In The New York Times, Orville Prescott deemed Crews' work "the most brilliant volume of parodies since the publication of Max Beerbohm's A Christmas Garland." Prescott positively received all of the essays, writing that he considered them necessary reading for those involved in literary criticism, although they might not appeal to the general public, and noted that R. P. Blackmur, Leslie Fiedler and F. R. Leavis were clearly targeted by them. He concluded that it was "not only a triumph of ridiculous parody.
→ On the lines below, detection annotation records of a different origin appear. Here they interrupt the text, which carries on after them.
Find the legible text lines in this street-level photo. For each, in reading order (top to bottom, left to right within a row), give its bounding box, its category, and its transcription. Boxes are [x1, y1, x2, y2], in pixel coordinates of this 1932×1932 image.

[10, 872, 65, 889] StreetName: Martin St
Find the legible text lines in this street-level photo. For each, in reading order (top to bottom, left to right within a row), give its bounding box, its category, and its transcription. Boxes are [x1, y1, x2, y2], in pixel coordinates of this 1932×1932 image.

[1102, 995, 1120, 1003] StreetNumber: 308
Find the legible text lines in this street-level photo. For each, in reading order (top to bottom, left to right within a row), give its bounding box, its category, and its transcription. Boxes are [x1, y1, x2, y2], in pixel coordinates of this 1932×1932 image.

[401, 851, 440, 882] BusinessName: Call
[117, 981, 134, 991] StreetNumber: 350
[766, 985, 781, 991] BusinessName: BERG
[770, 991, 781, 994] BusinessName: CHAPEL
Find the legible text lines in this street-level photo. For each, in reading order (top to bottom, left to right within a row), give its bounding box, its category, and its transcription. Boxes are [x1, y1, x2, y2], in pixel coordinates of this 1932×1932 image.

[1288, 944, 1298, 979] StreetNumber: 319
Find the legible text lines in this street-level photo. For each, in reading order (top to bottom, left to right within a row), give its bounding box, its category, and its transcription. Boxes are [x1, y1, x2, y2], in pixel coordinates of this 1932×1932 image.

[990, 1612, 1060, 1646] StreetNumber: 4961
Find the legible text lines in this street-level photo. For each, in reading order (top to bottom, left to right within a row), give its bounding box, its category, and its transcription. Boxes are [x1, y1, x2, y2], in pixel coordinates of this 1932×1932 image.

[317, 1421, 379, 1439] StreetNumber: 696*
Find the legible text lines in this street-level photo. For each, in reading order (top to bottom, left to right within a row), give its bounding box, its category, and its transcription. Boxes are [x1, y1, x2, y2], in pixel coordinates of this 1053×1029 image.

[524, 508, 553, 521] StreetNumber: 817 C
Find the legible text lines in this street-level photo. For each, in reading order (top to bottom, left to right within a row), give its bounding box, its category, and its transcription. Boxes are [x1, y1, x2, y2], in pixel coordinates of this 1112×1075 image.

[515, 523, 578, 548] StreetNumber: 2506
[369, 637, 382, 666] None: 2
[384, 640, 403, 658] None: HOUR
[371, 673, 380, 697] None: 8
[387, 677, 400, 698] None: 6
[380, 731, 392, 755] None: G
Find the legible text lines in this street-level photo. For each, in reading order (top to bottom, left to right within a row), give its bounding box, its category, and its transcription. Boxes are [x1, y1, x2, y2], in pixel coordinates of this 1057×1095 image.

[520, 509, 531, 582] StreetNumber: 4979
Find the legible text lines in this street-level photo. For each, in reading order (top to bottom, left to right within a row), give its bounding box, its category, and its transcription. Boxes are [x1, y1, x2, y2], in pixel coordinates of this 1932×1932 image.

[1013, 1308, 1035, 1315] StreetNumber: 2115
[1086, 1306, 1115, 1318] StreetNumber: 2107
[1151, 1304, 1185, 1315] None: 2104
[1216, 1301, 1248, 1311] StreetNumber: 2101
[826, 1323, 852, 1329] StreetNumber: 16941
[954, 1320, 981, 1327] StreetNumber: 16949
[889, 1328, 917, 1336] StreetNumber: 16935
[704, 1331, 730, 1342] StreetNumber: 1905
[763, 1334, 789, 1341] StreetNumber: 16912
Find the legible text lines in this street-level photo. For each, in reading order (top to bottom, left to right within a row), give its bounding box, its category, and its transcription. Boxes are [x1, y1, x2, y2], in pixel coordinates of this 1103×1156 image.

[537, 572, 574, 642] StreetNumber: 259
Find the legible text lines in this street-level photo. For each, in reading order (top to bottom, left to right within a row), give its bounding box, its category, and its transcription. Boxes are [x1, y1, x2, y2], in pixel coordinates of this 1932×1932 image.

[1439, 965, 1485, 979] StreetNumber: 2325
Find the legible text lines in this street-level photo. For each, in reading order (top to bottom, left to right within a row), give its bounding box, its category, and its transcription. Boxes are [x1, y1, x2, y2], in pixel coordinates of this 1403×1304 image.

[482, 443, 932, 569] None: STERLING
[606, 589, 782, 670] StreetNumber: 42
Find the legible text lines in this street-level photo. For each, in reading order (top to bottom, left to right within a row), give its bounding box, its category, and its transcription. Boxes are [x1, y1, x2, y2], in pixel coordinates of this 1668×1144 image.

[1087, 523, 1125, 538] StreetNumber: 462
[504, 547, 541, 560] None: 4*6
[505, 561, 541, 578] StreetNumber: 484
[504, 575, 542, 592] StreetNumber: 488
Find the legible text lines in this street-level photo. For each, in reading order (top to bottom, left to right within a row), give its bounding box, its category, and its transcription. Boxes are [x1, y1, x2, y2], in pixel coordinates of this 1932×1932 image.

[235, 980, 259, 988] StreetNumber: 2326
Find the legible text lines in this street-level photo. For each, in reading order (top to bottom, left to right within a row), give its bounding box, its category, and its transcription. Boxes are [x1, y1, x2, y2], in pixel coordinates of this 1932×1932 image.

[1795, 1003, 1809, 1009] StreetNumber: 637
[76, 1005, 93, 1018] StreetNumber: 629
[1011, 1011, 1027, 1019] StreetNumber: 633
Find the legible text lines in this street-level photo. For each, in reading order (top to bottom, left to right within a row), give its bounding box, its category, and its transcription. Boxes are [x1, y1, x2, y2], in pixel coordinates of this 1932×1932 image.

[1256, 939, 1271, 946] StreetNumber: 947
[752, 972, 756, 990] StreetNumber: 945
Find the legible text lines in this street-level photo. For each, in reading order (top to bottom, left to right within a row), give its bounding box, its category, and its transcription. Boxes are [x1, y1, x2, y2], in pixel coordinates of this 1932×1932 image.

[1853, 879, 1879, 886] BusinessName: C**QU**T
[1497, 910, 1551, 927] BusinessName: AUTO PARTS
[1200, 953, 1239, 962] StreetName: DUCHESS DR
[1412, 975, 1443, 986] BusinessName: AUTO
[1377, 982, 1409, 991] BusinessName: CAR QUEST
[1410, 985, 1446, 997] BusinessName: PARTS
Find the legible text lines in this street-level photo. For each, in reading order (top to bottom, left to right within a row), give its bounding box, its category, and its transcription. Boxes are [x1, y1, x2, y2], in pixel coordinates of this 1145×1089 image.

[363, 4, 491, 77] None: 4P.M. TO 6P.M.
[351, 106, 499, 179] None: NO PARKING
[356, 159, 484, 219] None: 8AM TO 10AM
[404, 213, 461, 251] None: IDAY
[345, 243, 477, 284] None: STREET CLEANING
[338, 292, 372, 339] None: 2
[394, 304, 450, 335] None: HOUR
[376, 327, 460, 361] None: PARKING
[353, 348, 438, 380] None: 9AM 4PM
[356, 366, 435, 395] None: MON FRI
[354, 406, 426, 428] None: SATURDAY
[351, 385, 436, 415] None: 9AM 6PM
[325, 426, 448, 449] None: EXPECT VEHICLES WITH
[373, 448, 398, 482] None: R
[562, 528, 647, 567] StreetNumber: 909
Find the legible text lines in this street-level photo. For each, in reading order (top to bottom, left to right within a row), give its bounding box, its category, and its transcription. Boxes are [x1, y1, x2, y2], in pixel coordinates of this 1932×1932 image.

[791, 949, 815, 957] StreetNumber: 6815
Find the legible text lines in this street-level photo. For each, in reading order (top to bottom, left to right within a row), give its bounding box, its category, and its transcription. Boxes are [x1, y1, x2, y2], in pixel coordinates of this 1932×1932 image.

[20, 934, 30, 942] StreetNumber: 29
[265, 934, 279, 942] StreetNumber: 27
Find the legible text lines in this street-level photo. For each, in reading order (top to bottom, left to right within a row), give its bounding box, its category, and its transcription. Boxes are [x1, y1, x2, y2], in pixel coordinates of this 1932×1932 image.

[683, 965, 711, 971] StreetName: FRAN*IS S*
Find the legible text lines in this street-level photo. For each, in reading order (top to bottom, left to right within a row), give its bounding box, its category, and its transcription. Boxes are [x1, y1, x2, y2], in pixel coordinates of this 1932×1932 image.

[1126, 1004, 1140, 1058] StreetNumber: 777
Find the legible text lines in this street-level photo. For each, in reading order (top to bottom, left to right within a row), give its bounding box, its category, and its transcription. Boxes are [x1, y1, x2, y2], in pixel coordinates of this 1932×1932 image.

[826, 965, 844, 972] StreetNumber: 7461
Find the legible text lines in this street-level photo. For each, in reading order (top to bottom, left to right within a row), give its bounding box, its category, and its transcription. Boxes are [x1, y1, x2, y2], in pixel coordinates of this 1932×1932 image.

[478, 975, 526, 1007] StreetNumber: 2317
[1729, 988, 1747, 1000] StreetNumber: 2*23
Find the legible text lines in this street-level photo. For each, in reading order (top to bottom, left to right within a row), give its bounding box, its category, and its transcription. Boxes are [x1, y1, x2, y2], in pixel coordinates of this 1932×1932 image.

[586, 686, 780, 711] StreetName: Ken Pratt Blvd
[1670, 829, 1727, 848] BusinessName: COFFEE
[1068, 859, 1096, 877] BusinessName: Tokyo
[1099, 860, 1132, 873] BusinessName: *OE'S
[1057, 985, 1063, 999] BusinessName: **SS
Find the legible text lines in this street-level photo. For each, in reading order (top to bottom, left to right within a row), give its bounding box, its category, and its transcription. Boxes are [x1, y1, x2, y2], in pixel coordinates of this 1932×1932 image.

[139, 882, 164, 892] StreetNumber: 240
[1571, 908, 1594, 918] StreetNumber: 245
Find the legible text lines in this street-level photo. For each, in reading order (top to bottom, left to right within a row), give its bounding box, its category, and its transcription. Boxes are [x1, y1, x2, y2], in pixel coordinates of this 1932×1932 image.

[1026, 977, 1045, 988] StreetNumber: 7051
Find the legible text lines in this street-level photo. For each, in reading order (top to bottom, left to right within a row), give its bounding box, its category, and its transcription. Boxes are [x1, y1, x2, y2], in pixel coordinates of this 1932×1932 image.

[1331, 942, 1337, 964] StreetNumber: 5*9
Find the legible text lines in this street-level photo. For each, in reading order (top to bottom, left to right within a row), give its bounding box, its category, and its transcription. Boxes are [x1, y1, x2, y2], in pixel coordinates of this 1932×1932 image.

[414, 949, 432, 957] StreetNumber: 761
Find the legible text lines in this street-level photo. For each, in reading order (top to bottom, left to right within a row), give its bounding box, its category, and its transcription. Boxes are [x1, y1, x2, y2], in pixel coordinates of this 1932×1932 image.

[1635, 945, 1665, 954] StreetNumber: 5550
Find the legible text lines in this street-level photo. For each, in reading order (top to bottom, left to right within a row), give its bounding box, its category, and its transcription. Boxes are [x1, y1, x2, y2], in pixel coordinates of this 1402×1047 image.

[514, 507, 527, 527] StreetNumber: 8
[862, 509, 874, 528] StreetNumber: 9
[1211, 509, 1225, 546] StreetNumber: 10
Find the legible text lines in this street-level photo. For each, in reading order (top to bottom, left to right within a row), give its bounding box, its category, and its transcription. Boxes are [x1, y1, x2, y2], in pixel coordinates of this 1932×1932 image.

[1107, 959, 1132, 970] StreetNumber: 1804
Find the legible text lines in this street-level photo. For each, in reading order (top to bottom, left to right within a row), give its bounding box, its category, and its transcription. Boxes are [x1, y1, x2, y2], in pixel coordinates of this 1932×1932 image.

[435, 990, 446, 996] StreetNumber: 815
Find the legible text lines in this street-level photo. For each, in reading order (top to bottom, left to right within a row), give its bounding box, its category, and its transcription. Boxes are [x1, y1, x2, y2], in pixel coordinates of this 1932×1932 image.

It is also a fine demonstration that a critic with no humor and little common sense can make any given work of literature mean absolutely anything."

Writing in The Canberra Times, Patricia Croft praised it, writing, "The book will give pleasure to many (not all) academics; there should be no need to prescribe it for undergraduates."

The academic Alison Lurie wrote in 1991 that The Pooh Perplex made writing about Winnie-the-Pooh "awkward (if not impossible)" because he had "said most of what could be said about Pooh" in his satirical works, making it hard for critics to conduct serious analysis. She notes that his work "stifle[d] almost all critical comment on Winnie-the-Pooh for almost a decade." Four years later, Paula T. Connolly also noted the work's side-effect of stifling critical analysis of Pooh as critics feared sounding like those Crews was satirizing. It has since led many critics to simply dismiss Milne's children's work as lacking depth. Connolly wrote in 1995, however, that the "freeze [...] seems to be thawing".